Côté pâtisseries, outre les classiques comme le gâteau chocolat-banane, les gourmands testeront les pai, petits chaussons fourrés au coco ou à la banane, ou bien le pain au coco, ou encore les firifiri, beignets sucrés en forme de huit. Le po’e banane est un dessert à base de bananes, de farine de manioc (tapioca), de vanille et de lait de coco. Une sorte de flan, servi en général tiède. On peut le décliner avec de l’ananas, de la goyave ou encore de la papaye. Le po’e peut également être cuisiné à base de potiron, dans ce cas-là il ne s’agit pas d’un dessert, mais de l’accompagnement d’un plat de résistance. Le pain coco est une sorte de brioche qui intègre de l’eau de coco donnant un petit goût à ce pain moelleux très apprécié au petit déjeuner.
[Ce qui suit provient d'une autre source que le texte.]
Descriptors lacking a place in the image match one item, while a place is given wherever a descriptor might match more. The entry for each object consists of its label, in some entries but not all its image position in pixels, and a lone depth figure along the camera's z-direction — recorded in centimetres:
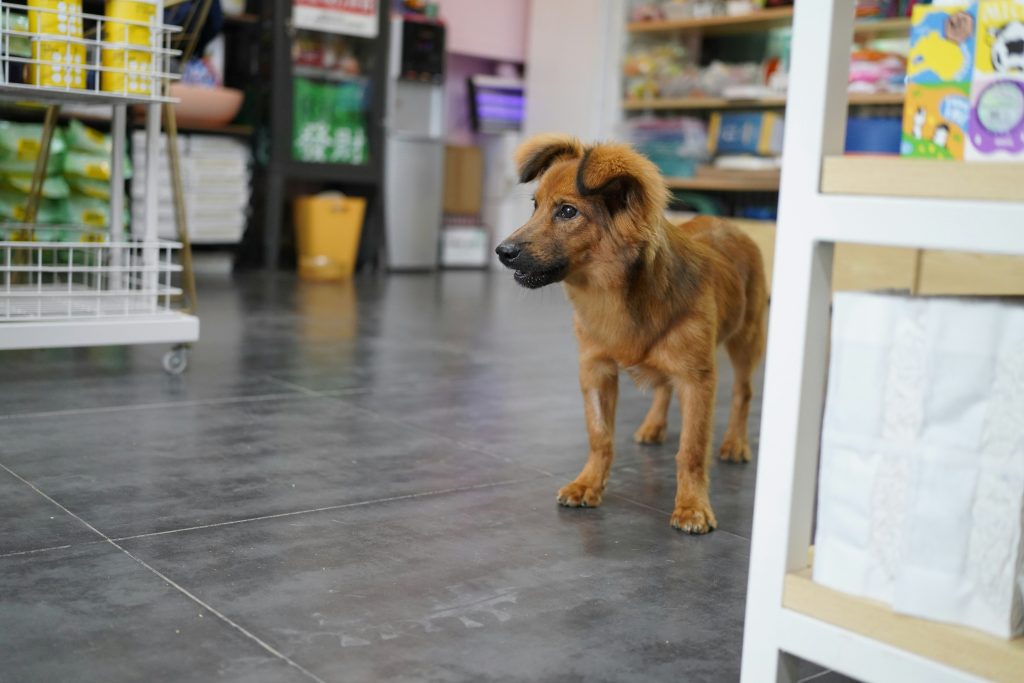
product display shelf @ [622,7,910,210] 568
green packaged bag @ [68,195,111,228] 461
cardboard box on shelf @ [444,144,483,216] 773
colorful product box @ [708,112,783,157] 621
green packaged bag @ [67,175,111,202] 464
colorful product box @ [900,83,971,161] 96
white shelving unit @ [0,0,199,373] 278
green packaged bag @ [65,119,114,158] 468
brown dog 194
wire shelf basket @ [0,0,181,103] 274
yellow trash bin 641
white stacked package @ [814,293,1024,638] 88
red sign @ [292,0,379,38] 642
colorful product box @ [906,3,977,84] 96
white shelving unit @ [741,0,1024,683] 90
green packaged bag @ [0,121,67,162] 464
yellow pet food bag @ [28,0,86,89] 275
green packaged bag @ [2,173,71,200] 453
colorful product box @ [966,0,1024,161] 92
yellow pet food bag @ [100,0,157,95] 291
Aux Marquises, le popoi désigne de l’uru (arbre à pain) cuit et broyé, auquel on ajoute du lait de coco. Le fei est une variété de banane qui se consomme cuite.

L’eau de coco a longtemps été la seule source d’eau potable sur les atolls, surtout quand il ne pleuvait pas. Chaque coco contient environ deux verres bien pleins. Aujourd’hui, toutes les îles ont l’eau courante au robinet, mais attention elle n’est pas toujours potable, notamment sur des petits atolls où il n’y a pas de source d’eau naturelle. Dans les Tuamotu, les îles sont alimentées en containers d’eau minérale. L’eau douce y est une denrée très rare, et donc à consommer sans gâcher. Les deux principales marques, Vaimato et Eau royale, jaillissent à Tahiti. Quelques autres sont importées. Beaucoup de maisons sont équipées de fontaines que l’on recharge avec un bidon, comme on peut le voir aux États-Unis. De succulents jus sont extraits des richesses fruitières des îles. Les jus d’ananas Rotui, fabriqués à l’usine de Moorea, se trouvent partout, en canette. Les bouteilles d’un litre, 100 % pur jus, sont excellentes, mais chères. La fabrique vend aussi des jus de pamplemousse et de goyave.

Arroser un bon repas avec un grand cru est possible : la plupart des magasins de Papeete vendent des vins français, chiliens et californiens, ainsi que les hôtels et restaurants qui ont une cave. Les vins évidemment coûtent bien plus cher qu’en métropole à qualité égale. Même si les hôtels et restaurants ont des réductions, qui leur permettent d’avoir des tarifs « conventionnés » rendant la bouteille plus accessible, mais assez chère, au moins 15-20 €. Les alcools forts restent chers, il n’y a pas de distilleries de rhum comme aux Antilles. Le whisky phare est le Cutty Sark, que l’on mélange avec du Sprite. En revanche, le ti-punch local existe pour accommoder le rhum. Le cocktail maitai (« excellent » en tahitien) se prépare avec du rhum blanc, du rhum brun, de la liqueur de coco, du jus d’ananas, de la grenadine, du citron vert, du Grand Marnier et du Cointreau. La bière Hinano est la plus populaire des boissons alcoolisées, mais il existe de bons rhums et liqueurs. C’est à Rangiroa, au cœur des Tuamotu, qu’est élevé le vin de Tahiti. Si la vigne n’est pas nécessairement une plante tropicale, elle a su s’adapter et on produit du vin de corail rouge, du rosé et du blanc. Le blanc tout particulièrement est doux et fruité.